Once again, Peter called the shots, and she ducked. Her spirit rebelled at his high-handedness, at the unfairness, at feeling powerless. Then, a glimmer of female intuition had her mouth curving a smile. Not totally powerless. She had her own card to play.

“Ex sposa.”

He shrugged. “In three weeks.”

His indifference stoked her already frazzled emotions. She wanted to lash out at him; vent her frustration, hurt, anger, hurl her purse at him, stomp her feet, scream. But it wouldn’t do. He’d surmise it was reaction from her head injury. Cool, calm, and collected was a better way to go… a persona she perfected over the years as the good dottore’s wife. It’d hold her in good stead, until she waved, s’ long buster.

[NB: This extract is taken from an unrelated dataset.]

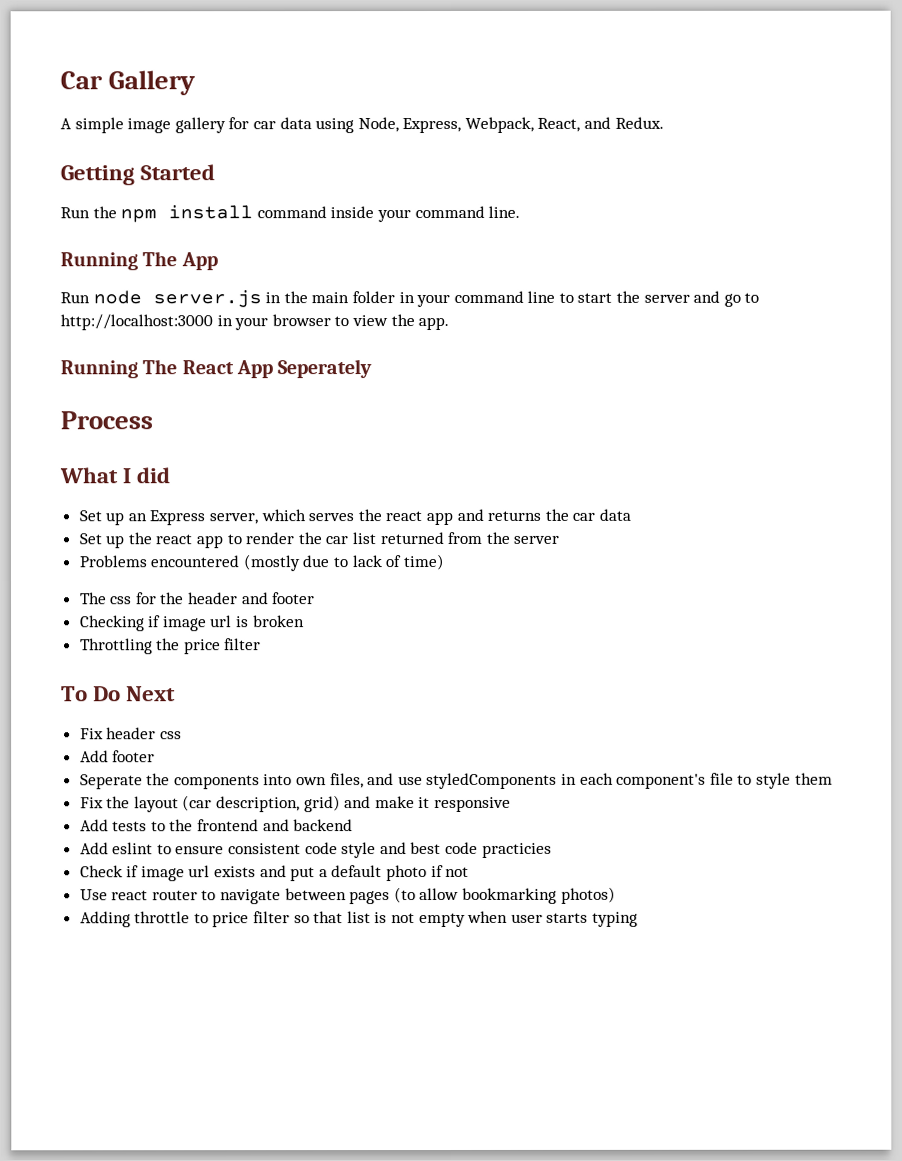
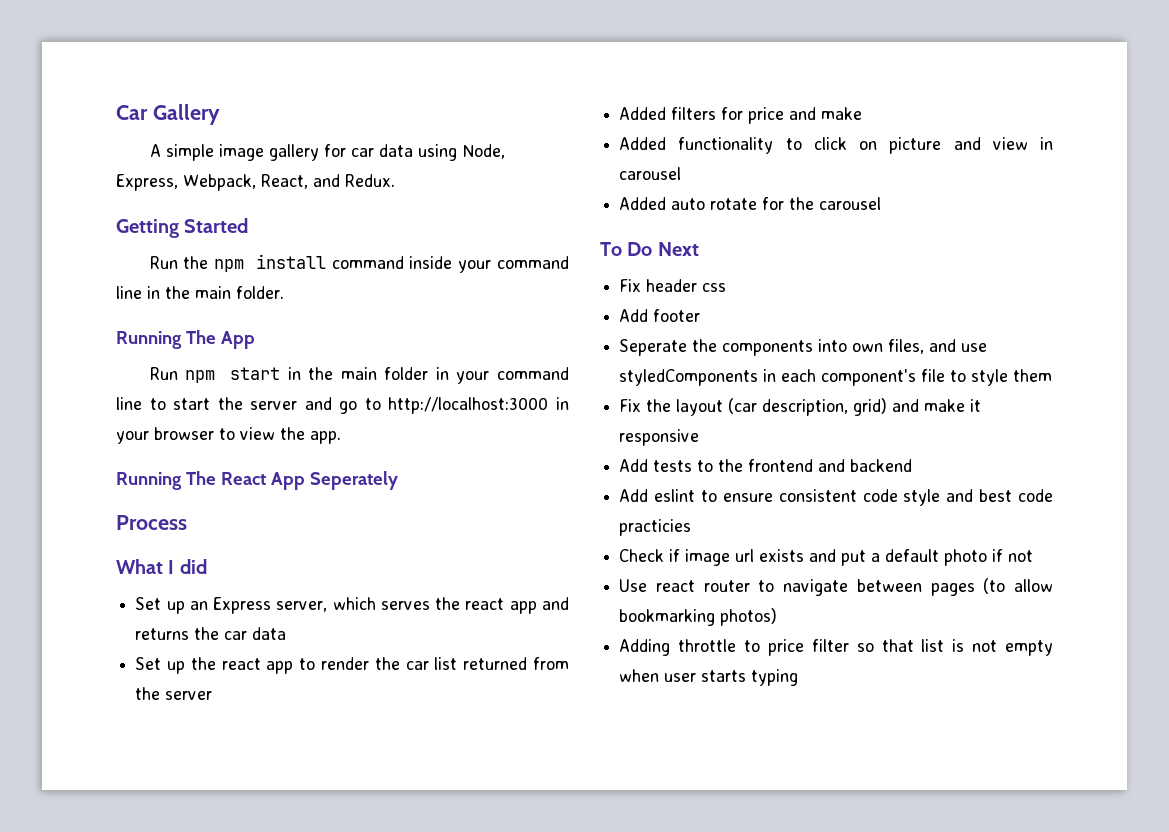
[488,205,521,218] line. -> [116,286,284,299] line in the main folder.
[92,290,262,308] node server.js -> [185,367,281,383] npm start
[78,554,444,572] [79,592,316,605] [79,615,305,632] [79,638,262,655] Problems encountered (mostly due to lack of time) // The css for the header and footer // Checking if image url is broken // Throttling the price filter -> [619,107,863,124] [619,137,1053,154] [619,167,682,180] [619,197,882,210] Added filters for price and make // Added functionality to click on picture and view in carousel // Added auto rotate for the carousel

But first, she’d dish up a dose of the doctor’s own medicine and have him groveling at her feet. “Uncontested?”

He drilled her with his midnight-hard gaze. “Yes.” He coughed, smothering the word with the back of his hand.

Divorce. Such an ugly word and it carried an even uglier feeling with it. Her heart plummeted. He not only called her bluff and managed to hand-cuff her to him again, but had the situation already resolved post three weeks. Why the delay? He might want to appease his conscience due to her injury, but instinct told her it had to do with more than that.